毎度すみぺのイベントレポの意味不明さに言及する度に、同志の人々からありのままだと言われて頭に疑問符を浮かべていた訳ですが、うん、そのまんま書いたらああなるんですねよく分かった。とにもかくにも、見たことがない人やフェスでしかすみぺを見たことがない人は、欠片でも興味があるなら単独現場足を運ぶことをオススメします。見なきゃわからないし決して見て損はないですから。
まずひとり相撲というライブタイトルがおかしいのは置いておいて、始まったと思ったら長机に実況と解説が座っていて見どころのコメントを始めるんですよ。配置的にはプロレスのあれ。というかプロレスですよね、すみぺvsプロデューサーのアングルの入れ方が完全に。そして楽屋中継から煽りVTR、明けるとリングアナがセンターステージにいて呼び込みと共にレスラー引き連れたすみぺがズブロッカ片手に花道から登場。さらにプロデューサーと小競り合いを繰り広げて伏線回収。

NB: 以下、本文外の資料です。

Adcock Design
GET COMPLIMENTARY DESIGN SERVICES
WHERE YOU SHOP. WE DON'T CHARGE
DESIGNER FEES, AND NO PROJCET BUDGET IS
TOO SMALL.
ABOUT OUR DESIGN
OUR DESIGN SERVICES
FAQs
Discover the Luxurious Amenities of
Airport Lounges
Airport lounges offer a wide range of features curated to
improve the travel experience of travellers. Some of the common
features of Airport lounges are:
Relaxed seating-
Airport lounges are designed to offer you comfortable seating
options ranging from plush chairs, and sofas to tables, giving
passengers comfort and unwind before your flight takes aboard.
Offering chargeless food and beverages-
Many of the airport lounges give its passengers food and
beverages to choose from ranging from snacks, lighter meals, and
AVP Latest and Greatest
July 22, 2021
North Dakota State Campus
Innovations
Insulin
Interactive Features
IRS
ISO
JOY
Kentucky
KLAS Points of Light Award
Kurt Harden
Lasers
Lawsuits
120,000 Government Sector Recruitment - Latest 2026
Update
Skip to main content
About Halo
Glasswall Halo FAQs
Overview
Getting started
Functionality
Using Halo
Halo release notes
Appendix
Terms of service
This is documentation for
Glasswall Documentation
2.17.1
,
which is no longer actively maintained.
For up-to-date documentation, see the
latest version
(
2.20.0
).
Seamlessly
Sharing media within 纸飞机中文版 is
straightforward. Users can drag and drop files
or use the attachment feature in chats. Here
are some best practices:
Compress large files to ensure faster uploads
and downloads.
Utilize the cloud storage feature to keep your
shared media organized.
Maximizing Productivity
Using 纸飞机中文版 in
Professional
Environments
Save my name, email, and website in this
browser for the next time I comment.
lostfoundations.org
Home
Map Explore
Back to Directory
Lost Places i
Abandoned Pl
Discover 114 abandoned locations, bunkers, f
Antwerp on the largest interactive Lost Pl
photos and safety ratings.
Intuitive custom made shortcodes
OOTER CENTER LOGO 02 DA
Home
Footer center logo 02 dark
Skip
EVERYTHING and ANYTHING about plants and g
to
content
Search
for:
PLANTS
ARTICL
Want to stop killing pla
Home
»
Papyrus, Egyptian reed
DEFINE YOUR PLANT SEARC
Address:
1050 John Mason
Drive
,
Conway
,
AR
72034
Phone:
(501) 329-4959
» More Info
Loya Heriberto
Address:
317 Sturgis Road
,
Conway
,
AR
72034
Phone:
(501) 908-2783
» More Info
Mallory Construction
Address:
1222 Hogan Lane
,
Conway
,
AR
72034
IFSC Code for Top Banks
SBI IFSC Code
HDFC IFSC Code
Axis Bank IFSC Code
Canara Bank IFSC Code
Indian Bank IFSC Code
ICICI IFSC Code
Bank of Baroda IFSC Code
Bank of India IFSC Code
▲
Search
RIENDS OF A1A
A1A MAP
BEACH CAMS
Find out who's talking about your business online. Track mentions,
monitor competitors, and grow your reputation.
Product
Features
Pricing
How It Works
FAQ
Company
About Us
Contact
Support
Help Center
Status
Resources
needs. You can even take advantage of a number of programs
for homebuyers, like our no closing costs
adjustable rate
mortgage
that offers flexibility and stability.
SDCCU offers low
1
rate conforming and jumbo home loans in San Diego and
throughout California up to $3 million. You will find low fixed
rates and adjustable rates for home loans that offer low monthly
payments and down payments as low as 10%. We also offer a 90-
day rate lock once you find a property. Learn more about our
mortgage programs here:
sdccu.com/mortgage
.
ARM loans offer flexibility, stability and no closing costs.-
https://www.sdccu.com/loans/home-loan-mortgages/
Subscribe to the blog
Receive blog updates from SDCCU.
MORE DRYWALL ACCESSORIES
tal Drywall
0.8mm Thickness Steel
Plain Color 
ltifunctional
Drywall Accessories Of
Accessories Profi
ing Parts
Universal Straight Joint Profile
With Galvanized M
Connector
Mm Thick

まあ、ひとまず自分は一体何を見に来たのかと我が身を疑いますよね。まだ一曲も歌ってないですからね、ここまで。そもそも若手女性声優のライブで繰り広げられる光景じゃないですよね。この辺でライブを見に来たという先入観は完全に捨てましたが、ここからはしばらくきっちりとライブ。楽曲のサブカル路線を走りながらのメジャー感が独特で面白いです。エレガと人間椅子の曲が連続して披露されるライブってなんだ。
そんなこんなで終盤、ようやく慣れてきて落ち着きを取り戻したと思ったところで、国技館に響き渡る拍子木の音。なんか聞いたことのある声のアナウンスが「西方土俵入りであります」と。そこそこ良い体格をされたどすこいダンサーズの皆さまが、センターステージを土俵に見立てて土俵入りをはじめました。まわし締めて一人ずつ土俵に上がって名前を呼ばれて丸く並んで最後に振りがあるあれです。NHKの相撲中継で十両の取り組みが終わった後に見られるガチのやつです。女性声優のライブを見に来たはずが、太ったおっさんたちが国技館でなんちゃって土俵入りをする様を見ていました。……まるで意味がわからない。
そんなこともありつつ、エアリアルダンサーが宙を舞ったり、ダンサーズの衣装は何度も変わるし豪華だし、炎は上がるし、どすこいダンサーズは大量にいるしで、演出は全体通してめっちゃ豪華でした。……豪華だけど信じられない絵面が眼前に広がるのあれなんですかね。アンコールのエアリアルダンサーが宙を舞いの、太ももセクシー衣装+ライブTシャツなダンサーたちが舞い踊りの、大量のどすこいダンサーズが相撲の動作を取り入れた動きを見せつつの、ミニスカサンタ風衣装のすみペが真ん中にいての、会場全体で「むろみーーー!!!」と叫ぶあの空間はマジで異空間だった。あとアンコールのコールが「取り直し!」だった。初めてだよそんなの。
アニゲラというか杉田智和プロデュースの転換中のVTRにしても、時事ネタからオタクネタ、他の声優いじりネタまで盛りだくさんのすみぺのMCにしても、とにかく己のセンスを信じてこれが行く道なんだよと見せつけるような感じのライブだったと思います。上坂すみれという人は歌が上手い人だとは思っていなかったし、曲もそんなに好きな訳ではなかったのだけど、これはそういう問題のものではない。ついでに言えば声優であることすら関係ない。共産趣味の中野系サブカルがバックボーンでオタクシーンの最前線を走り内向的後ろ向きだけどこんなステージに立っちゃう独自のキャラクターを持って、上坂すみれとそのプロデュースチームが作りあげた一つの表現なんだろうなと思います。
メジャーでサブカルでオタクで文化系でフィジカル系で豪華だけどどこかアングラで、色々なものがごっちゃになった上で本人のキャラまで含めて奇跡的なバランスで成り立っているこの感じ。変人たちが真っ向勝負で作り上げる本気の茶番っていうか、そういうものが両国国技館という割と大きな会場でお祭り感のある一大エンターテインメントとして昇華されているのは、素直に凄いと感心しました。
あとすみぺがですね、可愛いですね、うん。改めて単純に美人だっていうのもありますが、凄く近いんだけど一線は引いた感じのファンへの距離感の取り方とか、後ろ向きなんだけど前には進んでる感じとか、ああこれは推す人が出る訳だなと。最後の最後の「本当は可愛いって言われたい!」まで、なんというかこう、文化系的なというか、いい意味でオタサーの姫の一番強いやつ的な魅力に溢れておりました。